> Dataset records
▼

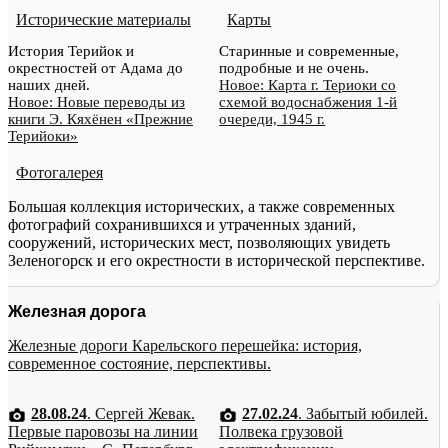
Исторические материалы
Карты
История Терийок и
Старинные и современные,
окрестностей от Адама до
подробные и не очень.
наших дней.
Новое: Карта г. Териоки со
Новое: Новые переводы из
схемой водоснабжения 1-й
книги Э. Кяхёнен «Прежние
очереди, 1945 г.
Терийоки»
Фотогалерея
Большая коллекция исторических, а также современных
фотографий сохранившихся и утраченных зданий,
сооружений, исторических мест, позволяющих увидеть
Зеленогорск и его окрестности в исторической перспективе.
Железная дорога
Железные дороги Карельского перешейка: история,
современное состояние, перспективы.
28.08.24
. Сергей Жевак.
27.02.24
. Забытый юбилей.
Первые паровозы на линии
Полвека грузовой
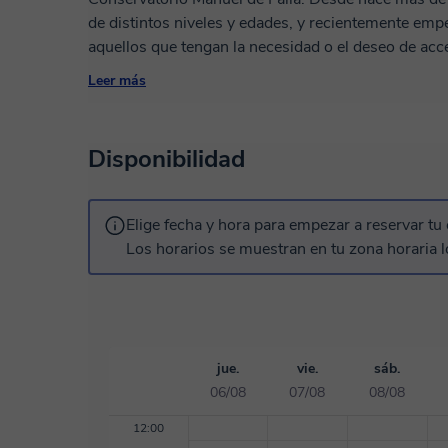
de distintos niveles y edades, y recientemente empe
aquellos que tengan la necesidad o el deseo de acceder a l
música estudiando piano en la infancia, y en la adol
Leer más
continué mis estudios de forma terciaria. Lo que más disfruto de dedicarme a dictar clases
particulares es poder compartir con quienes tienen
que sigo sumando a lo largo de mis años de estudi
Disponibilidad
Elige fecha y hora para empezar a reservar tu 
Los horarios se muestran en tu zona horaria l
jue.
vie.
sáb.
06/08
07/08
08/08
12:00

▲

> Problem requirements
So that the copy stays exact, reproduce each record word for word and leave its images out.

> Answer box
Исторические материалы
Карты
История Терийок и
Старинные и современные,
окрестностей от Адама до
подробные и не очень.
наших дней.
Новое: Карта г. Териоки со
Новое: Новые переводы из
схемой водоснабжения 1-й
книги Э. Кяхёнен «Прежние
очереди, 1945 г.
Терийоки»
Фотогалерея
Большая коллекция исторических, а также современных
фотографий сохранившихся и утраченных зданий,
сооружений, исторических мест, позволяющих увидеть
Зеленогорск и его окрестности в исторической перспективе.
Железная дорога
Железные дороги Карельского перешейка: история,
современное состояние, перспективы.
28.08.24
. Сергей Жевак.
27.02.24
. Забытый юбилей.
Первые паровозы на линии
Полвека грузовой
de distintos niveles y edades, y recientemente empe
aquellos que tengan la necesidad o el deseo de acceder a l
música estudiando piano en la infancia, y en la adol
Leer más
continué mis estudios de forma terciaria. Lo que más disfruto de dedicarme a dictar clases
particulares es poder compartir con quienes tienen
que sigo sumando a lo largo de mis años de estudi
Disponibilidad
Elige fecha y hora para empezar a reservar tu 
Los horarios se muestran en tu zona horaria l
jue.
vie.
sáb.
06/08
07/08
08/08
12:00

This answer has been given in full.